▸ Provided text:
[Start of section]

We find an interesting observation that classical musicians have massive amounts of collaboration compared to other musicians due to their music being sampled.

We also find that the more widely accepted standard of success, appearing on a Billboard’s Hot 100 list, can be accurately predicted using the musician’s release pattern and the features of their collaborators. Our findings show that aspiring musicians do not necessarily have to collaborate with the top stars of the industry to achieve fame. In fact, we find that if the musicians themselves and their collaborators are consistently releasing music, they are more likely to reach the Billboard charts rather than those who do not.

Machine learning model for helping musicians to improve their visibility

Among the three considered thresholds (follower count, popularity score at a certain level, and appearing on Billboard’s Hot 100 list), only the last is binary and relies on a clear criterion, being among the top 100 musicians in a certain week. We use fractions of musicians achieving such success in each of three subsets of the musician datasets (training, validation, and testing) to establish ground truth based on the same fractions of top musicians in other musician datasets, sorted by either popularity score or follower’s count.

After training the three decision trees using their training and validation data subsets, we find that by improving certain aspects of their features, a musician can raise their probability of making themselves more successful. Our examples show that as suggested by the decision trees, one should focus the most on their collaboration for popularity and overall release count for number of followers. To appear on the Billboard’s list, a musician should work on both aspects of their career, releasing more music while also collaborating with other prolific/well known musicians.

[End of section]

▸ Working data:
[Start of section]

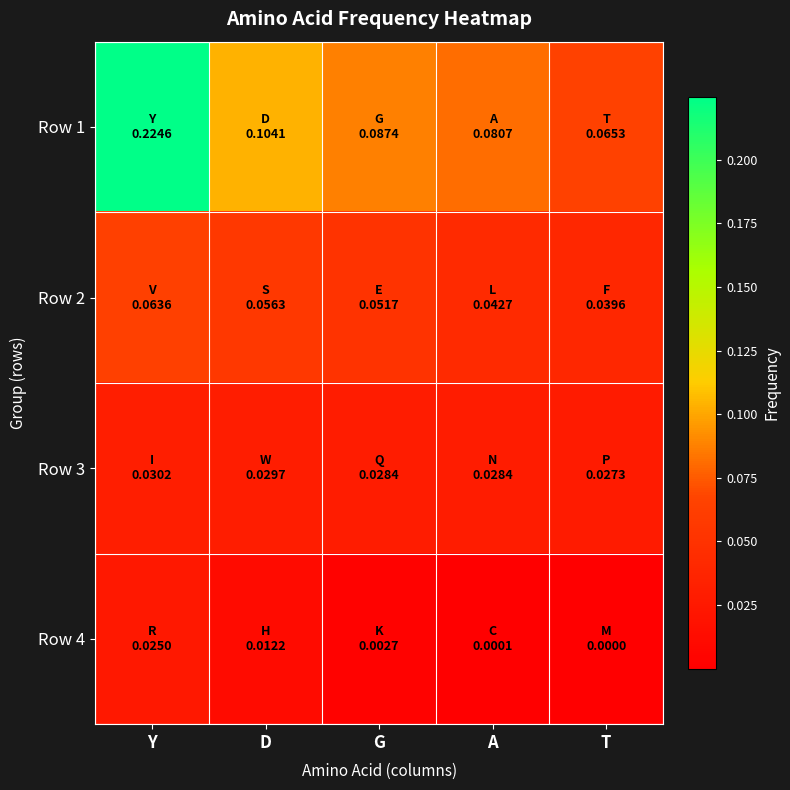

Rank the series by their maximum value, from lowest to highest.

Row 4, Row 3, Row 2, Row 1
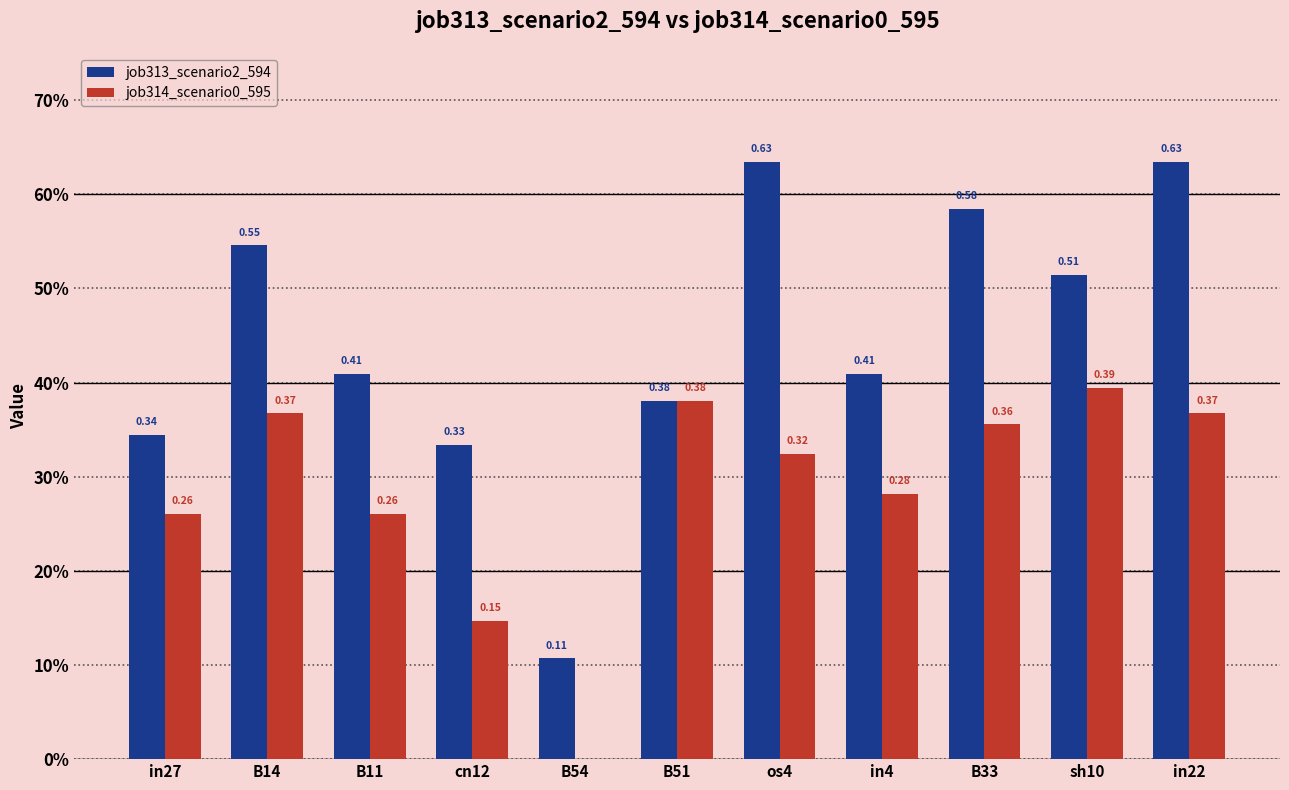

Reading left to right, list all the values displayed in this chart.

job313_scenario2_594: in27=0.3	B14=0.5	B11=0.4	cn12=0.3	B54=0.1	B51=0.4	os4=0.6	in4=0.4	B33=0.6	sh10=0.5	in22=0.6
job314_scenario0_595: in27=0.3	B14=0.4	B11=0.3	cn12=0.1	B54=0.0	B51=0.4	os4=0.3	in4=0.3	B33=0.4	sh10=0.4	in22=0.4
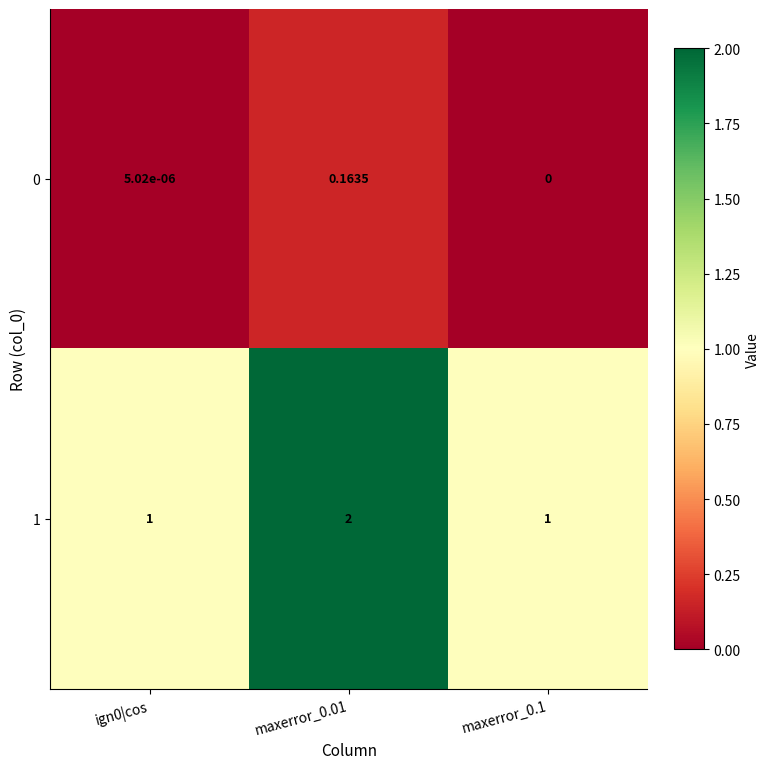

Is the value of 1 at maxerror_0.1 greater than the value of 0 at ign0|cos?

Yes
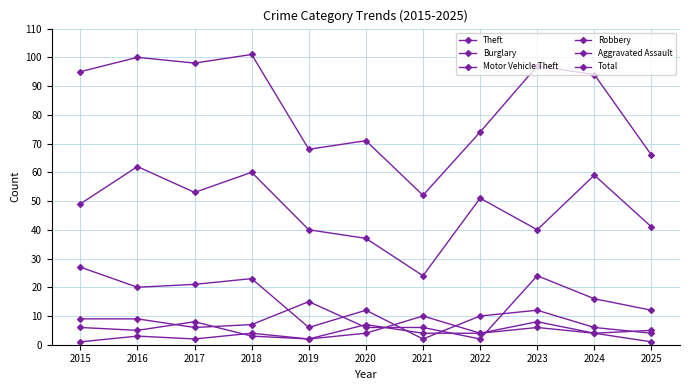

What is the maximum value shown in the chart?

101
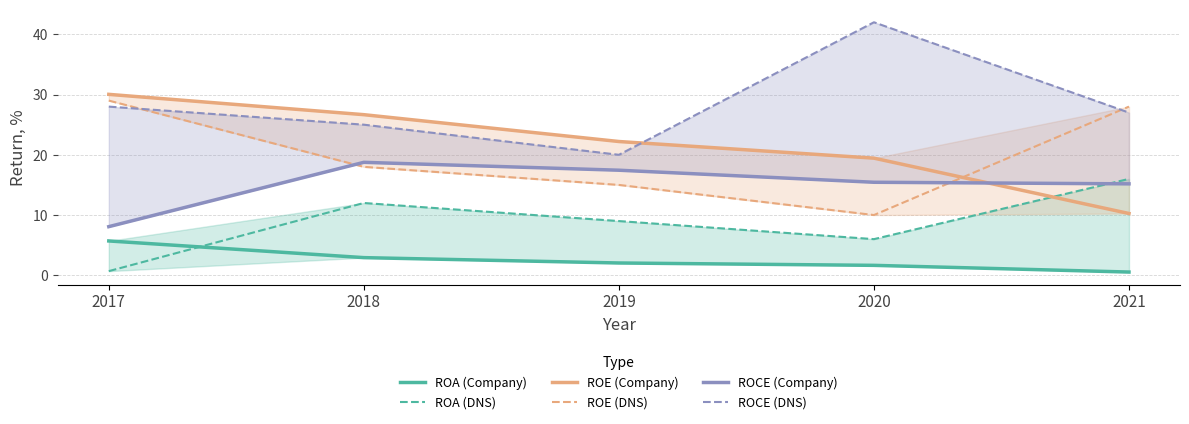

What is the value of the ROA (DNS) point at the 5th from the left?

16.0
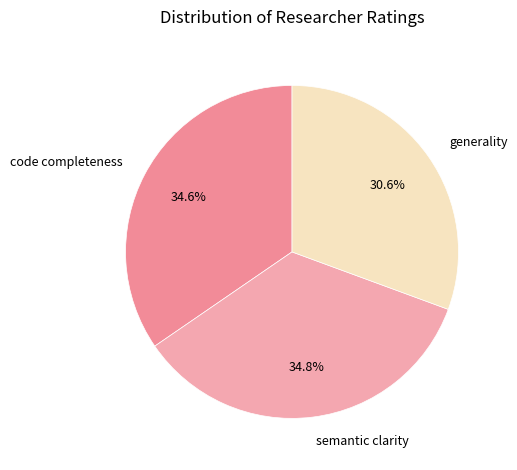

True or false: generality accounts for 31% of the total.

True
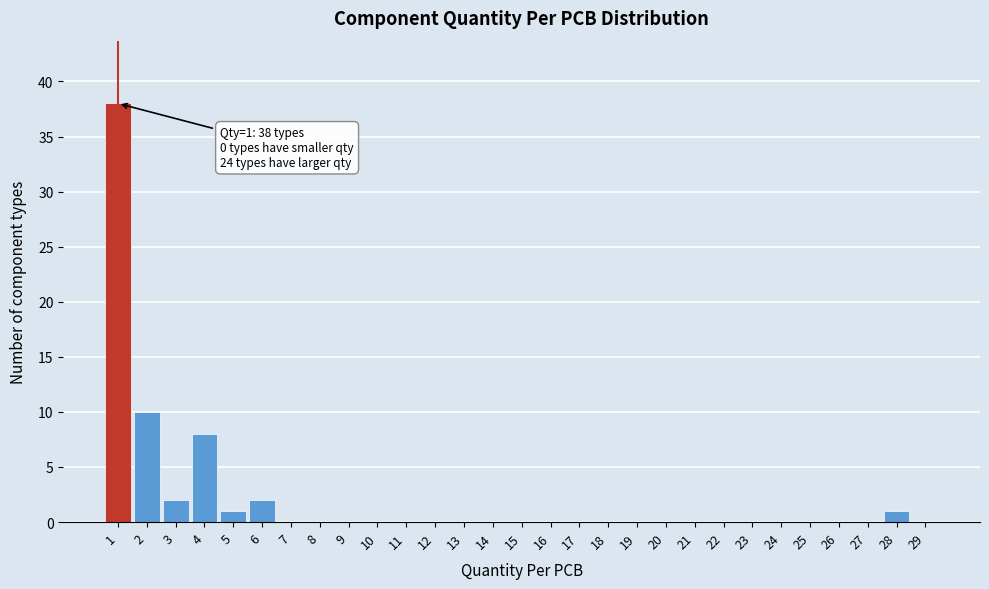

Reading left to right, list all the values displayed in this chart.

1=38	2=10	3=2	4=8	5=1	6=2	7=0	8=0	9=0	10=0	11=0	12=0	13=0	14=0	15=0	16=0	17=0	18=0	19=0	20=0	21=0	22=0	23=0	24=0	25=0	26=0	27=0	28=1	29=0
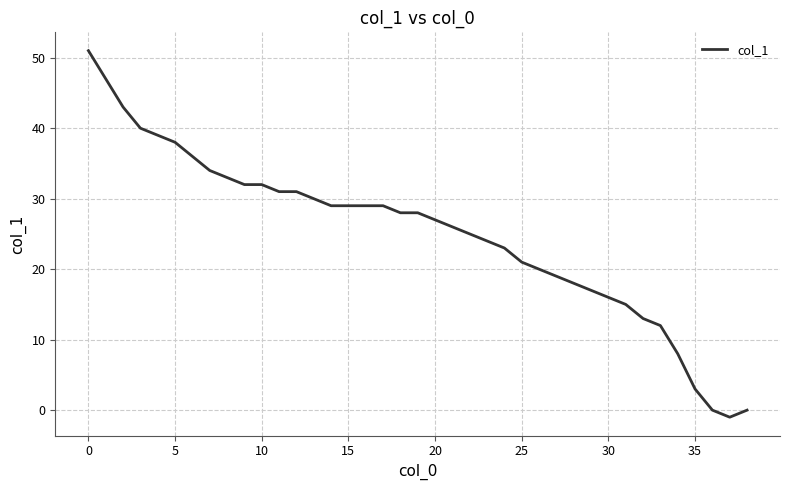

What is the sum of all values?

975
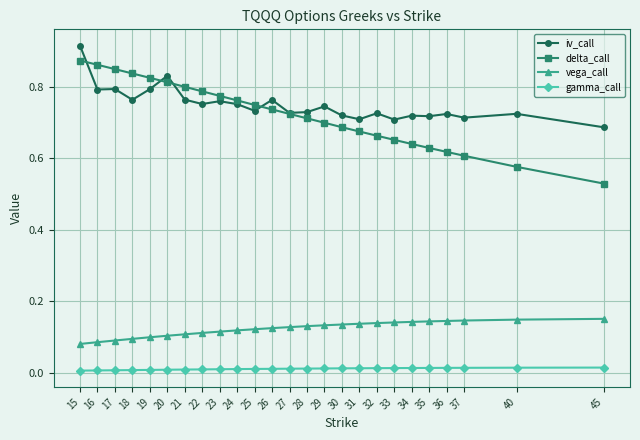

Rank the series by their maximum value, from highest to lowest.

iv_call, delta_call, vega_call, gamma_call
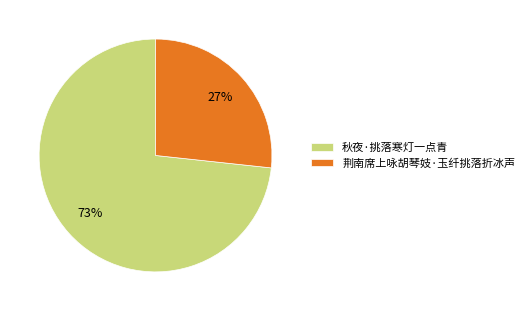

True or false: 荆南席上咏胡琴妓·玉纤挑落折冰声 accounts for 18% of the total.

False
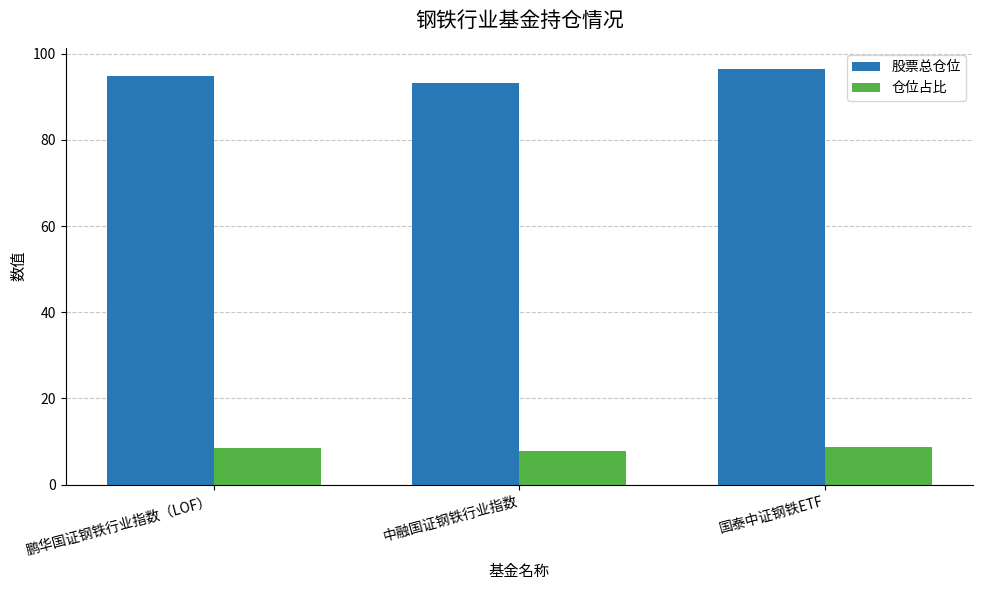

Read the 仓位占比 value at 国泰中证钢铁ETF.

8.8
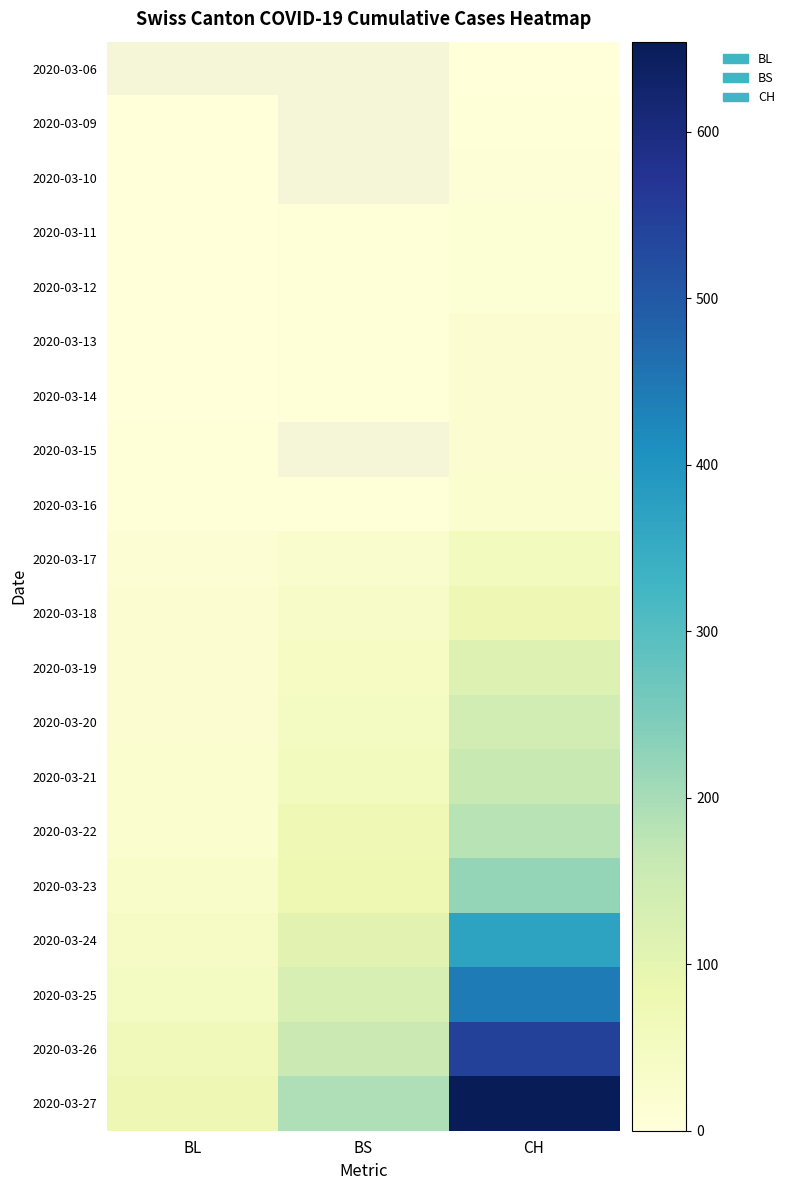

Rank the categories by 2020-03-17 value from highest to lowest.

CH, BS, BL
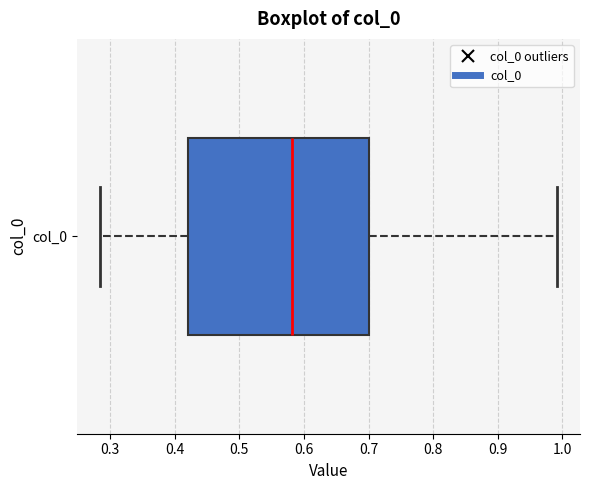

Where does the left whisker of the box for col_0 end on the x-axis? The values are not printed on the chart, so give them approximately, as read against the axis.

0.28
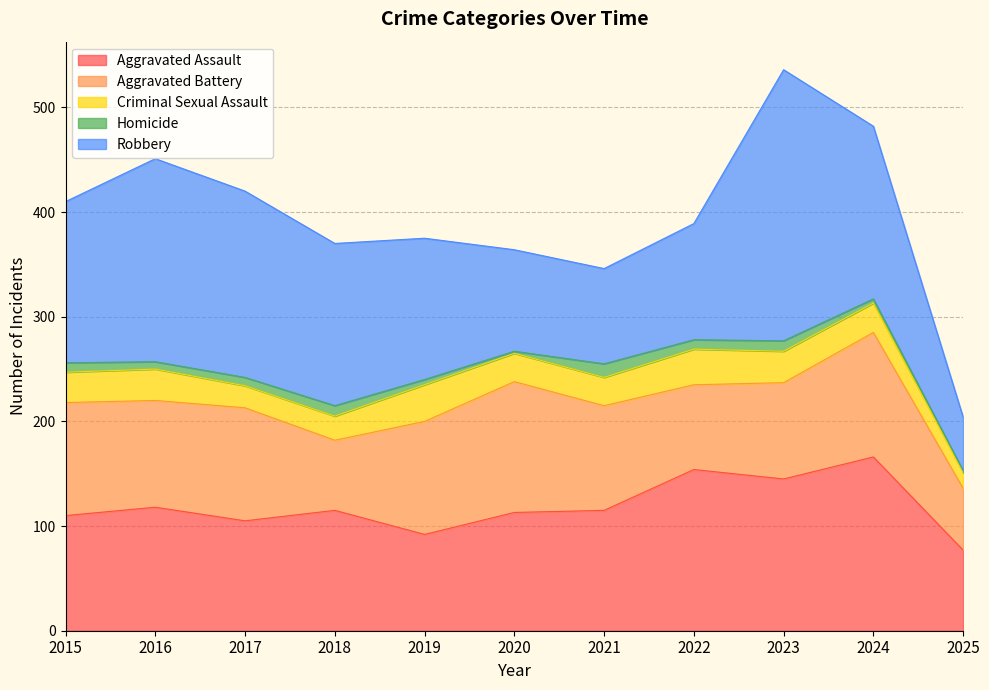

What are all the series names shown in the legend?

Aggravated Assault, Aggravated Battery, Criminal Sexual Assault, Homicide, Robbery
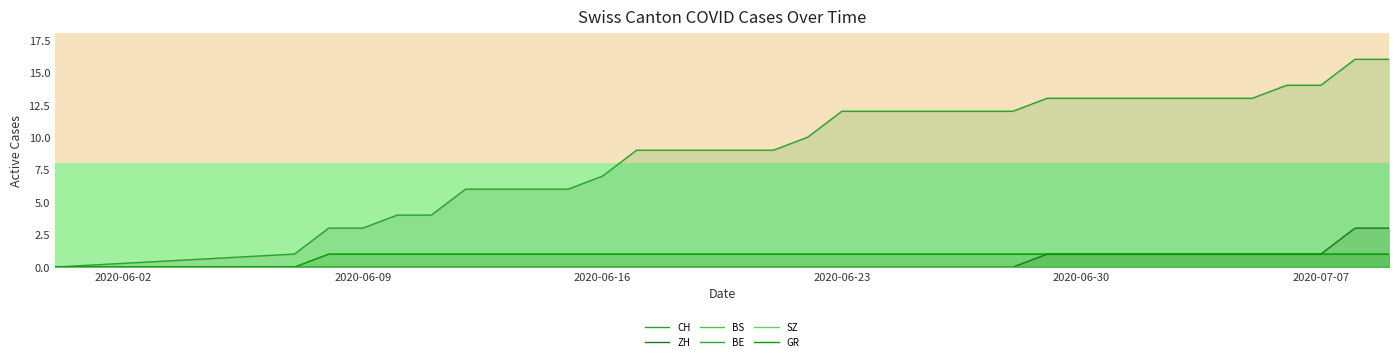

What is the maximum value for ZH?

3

[End of section]

▸ What this exercise asks:
A. Format the records as a Markdown table with columns Row and Line, starting with the line containing "Where does the" and going through the last line of the records. Leave out blank lines and pictures.
B. Continue the text on musicians' collaboration and success from where it stops.

▸ Answers for the exercise:
A.
| Row | Line |
|---|---|
| 1 | Where does the left whisker of the box for col_0 end on the x-axis? The values are not printed on the chart, so give them approximately, as read against the axis. |
| 2 | 0.28 |
| 3 | What are all the series names shown in the legend? |
| 4 | Aggravated Assault, Aggravated Battery, Criminal Sexual Assault, Homicide, Robbery |
| 5 | What is the maximum value for ZH? |
| 6 | 3 |

B.
Release normalized genres show no correlation to Spotify popularity measures under a Q-model

Seeking to draw conclusions relating music genres to the Spotify popularity score, we utilize the genre dataset described in the Data section by applying the Q-model (modified for Spotify popularity ranges) to find a correlative measure. Thus, we compute this measure using all the musicians in the genre-similarity network and their computed Q values from their Spotify popularity measure along with their binary vector G. Figure 10a shows the results that reveal a high correlation between popularity measure and the Q value in our modified Q-model. We observe strong correlations between specific genres such as Trap, Rap and Hip Hop, arising due to the commonality of pairing of these genres in collaborations of several musicians. Unexpectedly, we observe close to no correlation between any of the genres, the Spotify popularity measure and the Q parameter. This suggests that the popularity distribution within our genre dataset is even across all genres. This is confirmed from the Q-model perspective by lack of any indication in the Spotify data that a specific genre will increase the likelihood of success in music in terms of Spotify’s popularity measure.

Finally, we examine the popularity distribution across our genre dataset. In Fig. S4 in the Supplementary Materials presents the results that show the mean and variability for each song and their respective genre vector. Thus, we see a consistent midpoint around fifty and sixty popularity points for each genre, which is above the average since there are only top 100 musicians in the dataset. These results are consistent with our correlation analysis, showing that the average Spotify popularity scores vary slightly across the genres. An interesting data point shows the maximal popularity score among the Pop and Soul genres, at the time the top song on Spotify is of these genres. This observation prompts the interesting question whether a classification of Top 100 songs is strict enough to see such correlation between genre and popularity. Thus, further analysis into maximal popularity songs and their respective musicians could identify favored genres within a single popularity band of “hit songs”.

Predicting genre based on Spotify measures

To further observe potential for correlation between musician average popularity values and genres, we employ machine learning methods to predict genres from the Spotify measures. We employ three types of classifiers for such predictions: decision trees, k-nearest neighbors (k-NN), and support vector machines (SVM). For each model, we use the genre dataset described in the Data section consisting of each musician, their average popularity score from their top ten songs, their associated Q value and their productivity. We define productivity as the number of all-time releases by an artist throughout their career. For training, we include musicians’ binary vectors G.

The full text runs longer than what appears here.